**Records shown**
····················
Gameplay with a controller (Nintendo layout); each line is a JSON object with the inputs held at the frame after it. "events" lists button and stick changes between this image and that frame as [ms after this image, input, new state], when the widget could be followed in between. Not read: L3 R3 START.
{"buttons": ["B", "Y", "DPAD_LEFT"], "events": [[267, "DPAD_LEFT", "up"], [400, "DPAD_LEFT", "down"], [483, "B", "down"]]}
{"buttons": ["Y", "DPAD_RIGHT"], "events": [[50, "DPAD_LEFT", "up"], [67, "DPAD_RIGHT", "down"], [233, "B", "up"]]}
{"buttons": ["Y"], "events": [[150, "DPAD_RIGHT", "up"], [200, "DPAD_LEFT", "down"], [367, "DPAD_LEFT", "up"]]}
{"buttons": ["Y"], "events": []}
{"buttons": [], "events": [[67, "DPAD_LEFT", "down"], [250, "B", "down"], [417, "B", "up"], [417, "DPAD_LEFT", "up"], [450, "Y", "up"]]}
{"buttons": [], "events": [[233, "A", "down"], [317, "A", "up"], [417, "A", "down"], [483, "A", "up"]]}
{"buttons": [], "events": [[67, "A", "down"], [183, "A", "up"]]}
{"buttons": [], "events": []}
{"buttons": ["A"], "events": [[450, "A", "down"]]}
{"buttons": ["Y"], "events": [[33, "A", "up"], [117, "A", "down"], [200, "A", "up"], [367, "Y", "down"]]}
····················
**What you have to do**
Each line of the records above should be copied exactly.

**Your solution**
Gameplay with a controller (Nintendo layout); each line is a JSON object with the inputs held at the frame after it. "events" lists button and stick changes between this image and that frame as [ms after this image, input, new state], when the widget could be followed in between. Not read: L3 R3 START.
{"buttons": ["B", "Y", "DPAD_LEFT"], "events": [[267, "DPAD_LEFT", "up"], [400, "DPAD_LEFT", "down"], [483, "B", "down"]]}
{"buttons": ["Y", "DPAD_RIGHT"], "events": [[50, "DPAD_LEFT", "up"], [67, "DPAD_RIGHT", "down"], [233, "B", "up"]]}
{"buttons": ["Y"], "events": [[150, "DPAD_RIGHT", "up"], [200, "DPAD_LEFT", "down"], [367, "DPAD_LEFT", "up"]]}
{"buttons": ["Y"], "events": []}
{"buttons": [], "events": [[67, "DPAD_LEFT", "down"], [250, "B", "down"], [417, "B", "up"], [417, "DPAD_LEFT", "up"], [450, "Y", "up"]]}
{"buttons": [], "events": [[233, "A", "down"], [317, "A", "up"], [417, "A", "down"], [483, "A", "up"]]}
{"buttons": [], "events": [[67, "A", "down"], [183, "A", "up"]]}
{"buttons": [], "events": []}
{"buttons": ["A"], "events": [[450, "A", "down"]]}
{"buttons": ["Y"], "events": [[33, "A", "up"], [117, "A", "down"], [200, "A", "up"], [367, "Y", "down"]]}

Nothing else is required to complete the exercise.